The Sayres, especially her sister and brother-in-law Rosalind and Newman Smith, deliberately misled Dr. Forel by stating that there was no history of insanity in their family. Dr. Forel, focusing on Zelda rather than on her heredity, believed that her recovery depended on her giving up ballet. With the help of a letter from Lubov Egorova, who said Zelda could never become a prima ballerina, she was eventually persuaded to abandon what she wanted most in life: a professional career in dance.

Like his father, Dr. Forel was a great fighter against alcoholism. He believed that Scott was involved in Zelda’s illness and wanted him to have therapy to cure his drinking. But Fitzgerald, who thought his mind was already too analytical and depended on intuition for his creative impulse, felt psychoanalysis would destroy his talent. When Dr. Forel treated James Joyce’s schizophrenic daughter, Lucia, at Prangins in 1933, he also unsuccessfully urged Joyce to accept treatment for alcoholism.
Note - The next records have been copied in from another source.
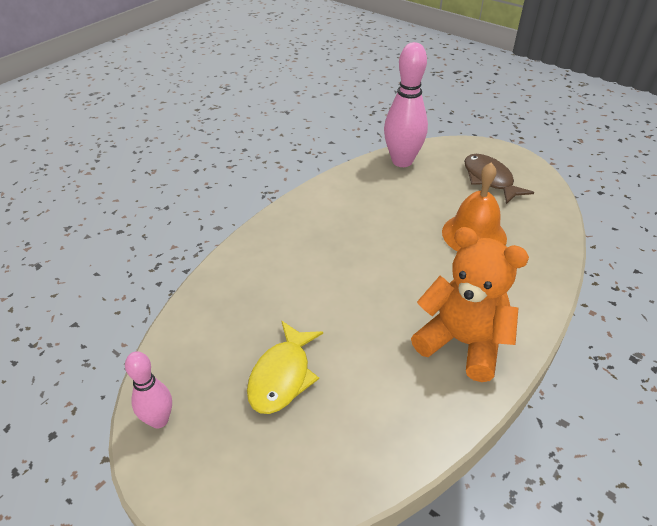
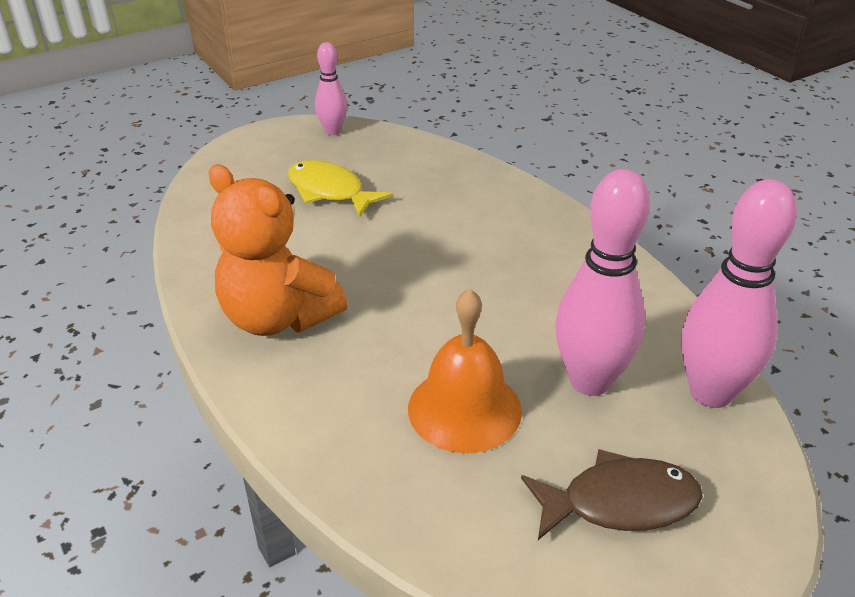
camera: 110 degrees right, 5 degrees down
orange teddy bear [411,227,529,382] -> orange teddy bear turned 75 degrees clockwise [209,165,348,336]
none -> pink bowling pin [555,169,650,396]

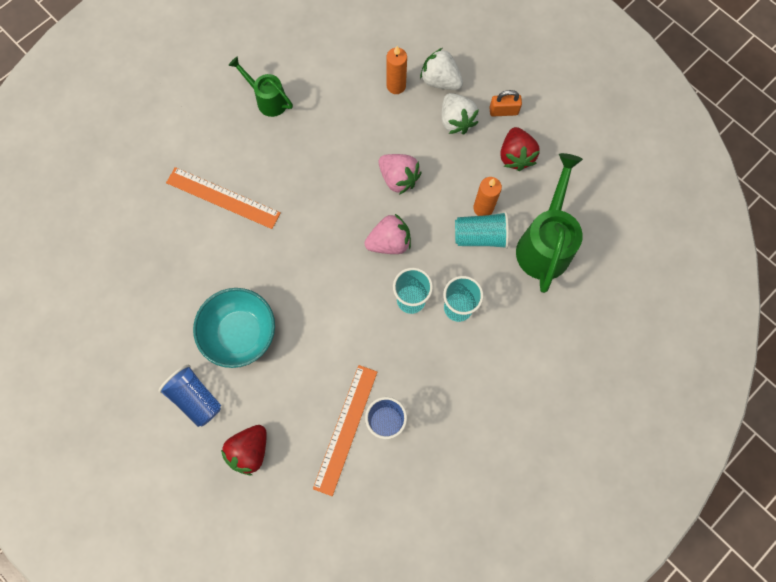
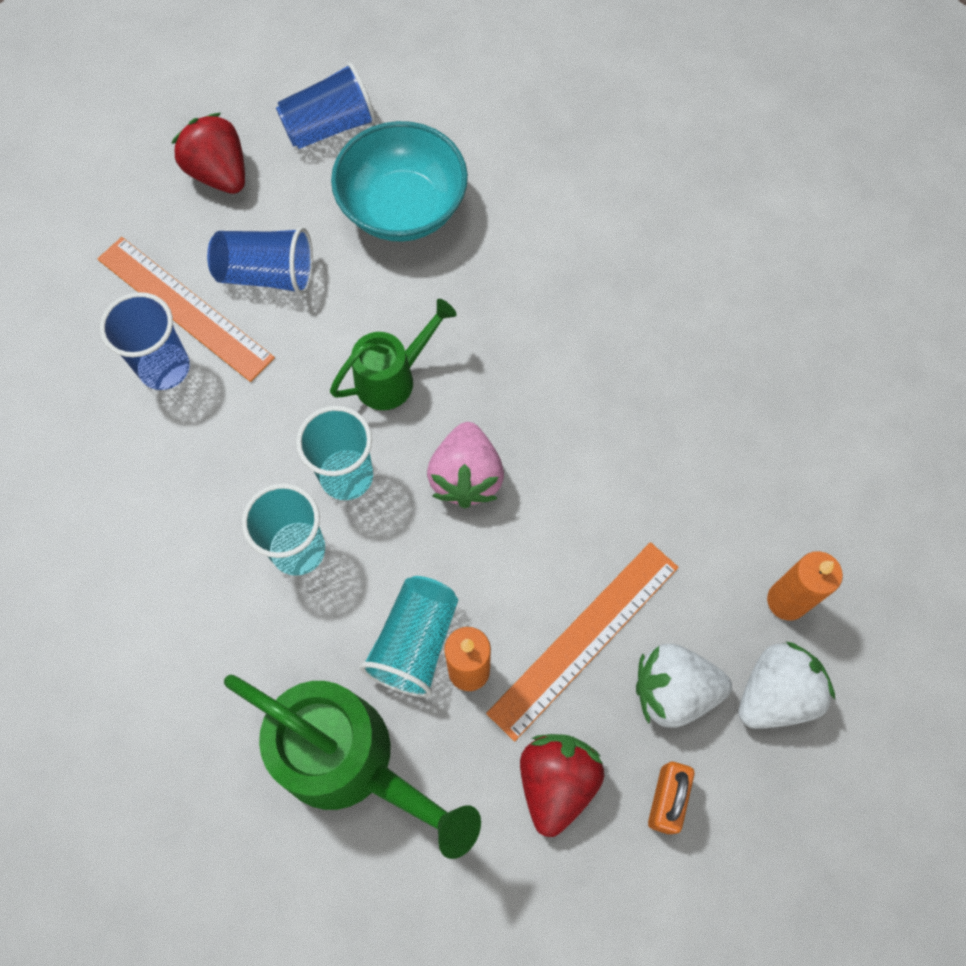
camera: 110 degrees right, 5 degrees down
orange ruler [166,167,280,229] -> orange ruler moved to [486,542,679,741]
green watering can [228,56,293,117] -> green watering can moved to [330,299,457,410]
pink strawberry [379,154,422,195] -> none
red strawberry [500,127,540,171] -> red strawberry turned 90 degrees clockwise [520,734,604,837]
none -> blue cup [207,227,313,295]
Fitzgerald knew that his drinking haunted Zelda in her delirium, but excused himself by stating: “I was alone all the time and I had to get drunk before I could leave you so sick and not care.” In the summer of 1930 he sent Dr. Forel a long letter explaining why he could not give up alcohol. He said he was devastated by the effect of Zelda’s illness, had to struggle to support his family, experienced listlessness, distraction and dark circles under his eyes when he stopped drinking, and noticed a physical improvement when he took moderate quantities of wine. He also maintained that Zelda did not use her talent and intelligence, that she was interested in nothing but dance and dancers, that drink helped him endure her long, boring monologues on this subject as well as her wild accusations that he was a homosexual. Since they had had sexual problems before her breakdown, and he had not been allowed to see her from April to August 1930, it is not surprising that Fitzgerald now drank more than ever. Samuel Johnson once explained how alcohol compensated for sexual deprivation. When asked what he thought was the greatest pleasure in life, he replied: “Fucking; and the second was drinking. And therefore he wondered why there were not more drunkards, for all could drink tho’ not all could fuck.”